De rechtbank is van oordeel dat verweerder het beginsel van hoor en wederhoor niet heeft geschonden. Eiser heeft voorafgaand aan de hoorzitting op 25 januari 2012 inzage gehad in de op de zaak betrekking hebbende stukken, zodat eiser tijdig op de hoogte was van de feitelijke grondslag voor de onderhavige aansprakelijkstelling. De processen-verbaal van de Fiod, welke verweerder eind februari 2012 aan eiser heeft toegezonden, bevestigen de door verweerder gehanteerde feitelijke grondslag. Van nieuwe feiten die voor verweerder aanleiding hadden moeten zijn om eiser daarover te horen is de rechtbank niet gebleken.
Rechten van de verdediging
Eiser heeft zich op het standpunt gesteld dat verweerder bij het aansprakelijk stellen van eiser de rechten van de verdediging heeft geschonden. Daarbij heeft eiser een beroep gedaan op het arrest van het Hof van Justitie van de Europese Gemeenschappen van 18 december 2008, C-349/07 (Sopropé), LJN: BG9363.
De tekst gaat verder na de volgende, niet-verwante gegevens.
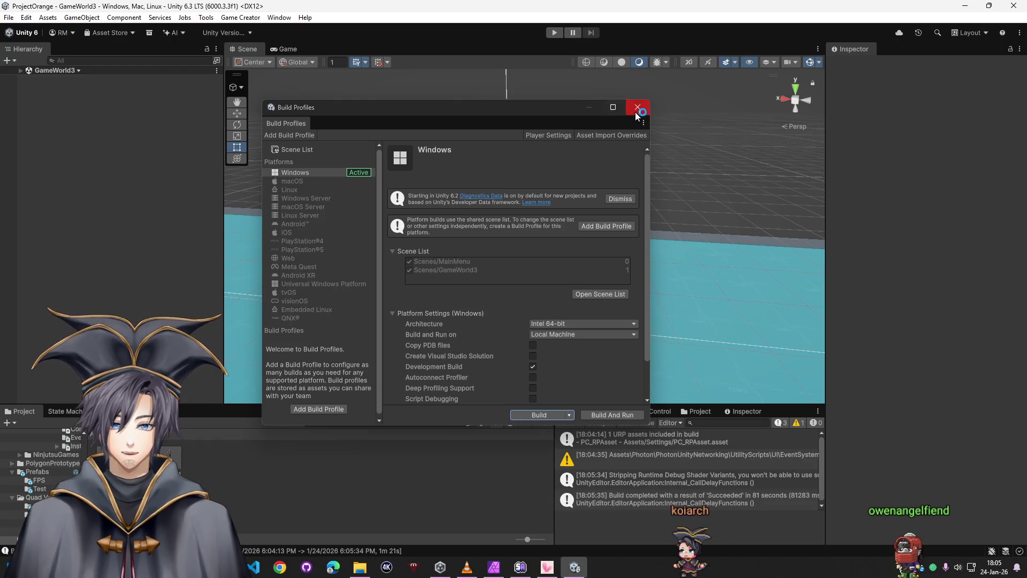
left_click(638, 109)
left_click(556, 32)
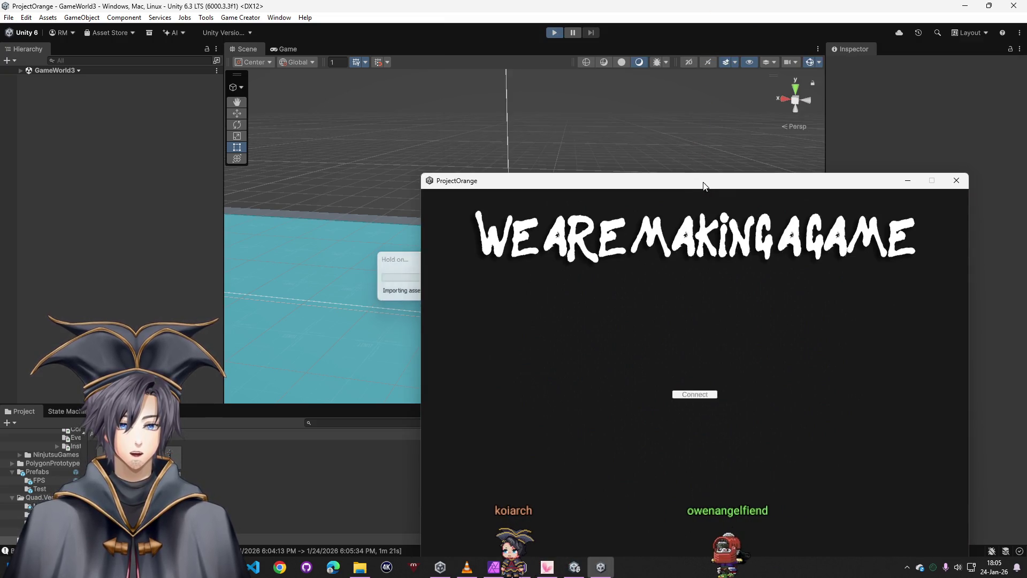
Connect the standalone build to the server alongside the editor's running game
left_click_drag(703, 187, 740, 83)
Uit dit arrest volgt dat de eerbiediging van de rechten van de verdediging een algemeen beginsel van gemeenschapsrecht vormt dat van toepassing is wanneer de administratie voornemens is een bezwarend besluit ten opzichte van een bepaalde persoon vast te stellen. Dit beginsel vereist dat de adressaten van besluiten die hun belangen aanmerkelijk raken, in staat worden gesteld naar behoren hun standpunt kenbaar te maken over de elementen waarop de administratie haar besluit wil baseren. Zij dienen daartoe over een toereikende termijn te beschikken. Deze verplichting rust op de administratieve overheden van de lidstaten wanneer zij besluiten nemen die binnen de werkingssfeer van het gemeenschapsrecht vallen, ook al voorziet de toepasselijke communautaire wetgeving niet uitdrukkelijk in een dergelijke formaliteit.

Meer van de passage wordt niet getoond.